Il résulte de tout ce que nous avons dit que la comparaison entre la réalisation d’un cours sur support papier et celle d’un cours en ligne amène à la conclusion qu’internet impose certainement des contraintes particulières pour que l’apprenant bénéficie d’un minimum de confort, mais qu’en contre-partie, il offre d’incontestables facilités quant à l’élargissement des connaissances. En particulier, il faut souligner que, par ce moyen, le nombre de documents qui peuvent être consultés change de dimension.

Conclusion.

Comme d’habitude, la réalisation d’un tel travail a abouti à une toute une série de questions qui n’ont pas trouvé de réponse définitive malgré les travaux qui sont réalisés dans ce sens.

1 – Les difficultés techniques au niveau de l’informatique sont importantes : si une bonne partie des opérations de mise en ligne peut être réalisées pour le profane, un service technique est souvent nécessaire pour toute une série de questions. N’étant pas « un fana » de l’informatique, il m’était impossible de réaliser une douzaine d’opérations sur le clavier pour aboutir à un résultat recherché(par exemple, créer un lien entre une phrase du cours et un site). Mais il faut ajouter que les instruments informatiques sont de plus en plus performants en vue de permettre à l’enseignant en histoire qui a des connaissances limitées en informatique de construire un cours sur internet sans aide technique. Ainsi la plate-forme Galatea a été retravaillée et est devenue dans sa troisième version tout à fait utilisable pour le profane dont il est ici question.
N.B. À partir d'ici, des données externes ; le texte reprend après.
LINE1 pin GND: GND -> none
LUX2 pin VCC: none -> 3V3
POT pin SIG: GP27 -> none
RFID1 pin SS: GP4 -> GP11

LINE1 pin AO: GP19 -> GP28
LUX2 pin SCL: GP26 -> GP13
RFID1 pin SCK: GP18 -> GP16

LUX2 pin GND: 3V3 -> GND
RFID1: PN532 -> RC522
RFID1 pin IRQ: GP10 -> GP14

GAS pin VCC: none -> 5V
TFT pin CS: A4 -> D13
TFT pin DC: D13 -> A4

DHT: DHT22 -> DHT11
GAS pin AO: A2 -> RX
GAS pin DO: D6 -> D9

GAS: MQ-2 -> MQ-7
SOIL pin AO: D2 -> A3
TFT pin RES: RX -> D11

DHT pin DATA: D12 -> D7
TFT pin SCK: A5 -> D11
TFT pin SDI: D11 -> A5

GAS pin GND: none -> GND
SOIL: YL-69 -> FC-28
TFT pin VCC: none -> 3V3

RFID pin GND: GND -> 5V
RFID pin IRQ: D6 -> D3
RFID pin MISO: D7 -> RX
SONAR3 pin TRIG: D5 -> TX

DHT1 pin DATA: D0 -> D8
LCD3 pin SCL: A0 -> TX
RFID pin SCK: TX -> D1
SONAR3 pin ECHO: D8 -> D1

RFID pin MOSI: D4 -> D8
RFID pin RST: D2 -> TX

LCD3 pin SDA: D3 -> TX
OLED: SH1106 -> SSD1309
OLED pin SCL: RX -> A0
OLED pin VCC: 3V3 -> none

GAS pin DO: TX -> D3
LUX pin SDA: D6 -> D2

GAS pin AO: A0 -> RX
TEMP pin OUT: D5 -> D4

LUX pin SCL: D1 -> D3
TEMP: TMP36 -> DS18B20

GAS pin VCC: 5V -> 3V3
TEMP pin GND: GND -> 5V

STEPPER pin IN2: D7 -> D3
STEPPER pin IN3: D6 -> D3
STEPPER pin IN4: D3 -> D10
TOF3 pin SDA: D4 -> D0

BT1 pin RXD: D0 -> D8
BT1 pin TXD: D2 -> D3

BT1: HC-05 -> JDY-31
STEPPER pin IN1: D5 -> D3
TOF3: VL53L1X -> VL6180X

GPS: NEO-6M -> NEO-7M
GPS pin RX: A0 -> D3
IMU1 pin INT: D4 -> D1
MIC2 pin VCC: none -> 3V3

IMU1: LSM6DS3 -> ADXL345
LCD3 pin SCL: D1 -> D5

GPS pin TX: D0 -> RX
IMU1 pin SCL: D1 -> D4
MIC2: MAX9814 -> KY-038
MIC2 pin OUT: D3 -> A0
2 – Malgré toutes les méthodes de travail que l’on doit se donner, internet reste un immense labyrinthe et l’on n’est jamais sûr d’avoir exploité les ressources les plus intéressantes. De tels doutes ne peuvent que rendre plus utile le travail de hiérarchisation des sites intéressant l’historien qu’a réalisé D. Letouzey dans le cadre de l’APHG de Caen sur le site que nous avons mentionné plus haut.

3 – Le travail réalisé vise d’abord à la transmission des connaissances, c’est-à-dire à leur appropriation par l’étudiant ; les questions, les documents, les dossiers, les devoirs sont intégrés dans ce but. Mais tous ces instruments posent le problème de la vérification des connaissances par l’enseignant et celle de sa capacité à répondre aux questions et à ré-expliquer ce qui n’a pas été compris. En d’autres termes, ce cours tel qu’il a été réalisé ne résout pas complètement la question de l’interactivité entre les deux protagonistes que sont l’enseignant et l’enseigné.

Vous trouverez de plus amples informations sur cette plateforme sur le site http://galatea.univ-tlse2.fr/

L’ensemble des sites mentionnés dans ce texte ont été consultés le 13 – 11 – 2005.